**PASSAGE TO READ**
-*-*-

A debt due to a secured creditor, when recovered by realisation of the security after commencement of the winding up proceedings, results in depletion of the assets in the hands of the Official Liquidator. This provision is intended to protect the interests of the workmen in proceedings for winding up. In view of the nature of workmen’s dues being similar to those of secured creditors, the purpose of this provision is to place the workmen on a par with the secured creditors and create a statutory charge in their favour on all available securities forming part of the assets of the company in liquidation so that the workmen also share the securities pari passu with the secured creditors. The workmen contribute to the growth of the capital and must get their legitimate share in the assets of the company when the situation arises for its closure and distribution of its assets first among the secured creditors due to winding up of the company. The aforesaid amendment made in the Act is a statutory recognition of this principle equating the legitimate dues of the workmen with the debts of the secured creditors of the company. To achieve this purpose, it is necessary that the amended provision must apply to all available securities which form part of the assets of the company in liquidation on the date of the amendment. The conclusion reached by the Division Bench of the High Court is supported by this reason.’
(emphasis supplied)

-*-*-

**EXERCISE DATA**
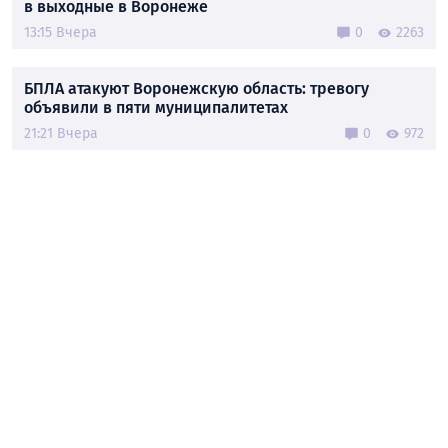
в выходные в Воронеже
13:15 Вчера
0
2263
БПЛА атакуют Воронежскую область: тревогу
объявили в пяти муниципалитетах
21:21 Вчера
0
972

-*-*-

**WHAT TO WORK ON**
1) According to the passage on workmen's dues in a winding up, what depletes the assets in the hands of the Official Liquidator?
2) Write out every line of text in the rows above, unchanged, and leave the picture out.

**REPLIES**
1) A debt due to a secured creditor, when it is recovered by realising the security after the winding up proceedings have begun.

2)
в выходные в Воронеже
13:15 Вчера
0
2263
БПЛА атакуют Воронежскую область: тревогу
объявили в пяти муниципалитетах
21:21 Вчера
0
972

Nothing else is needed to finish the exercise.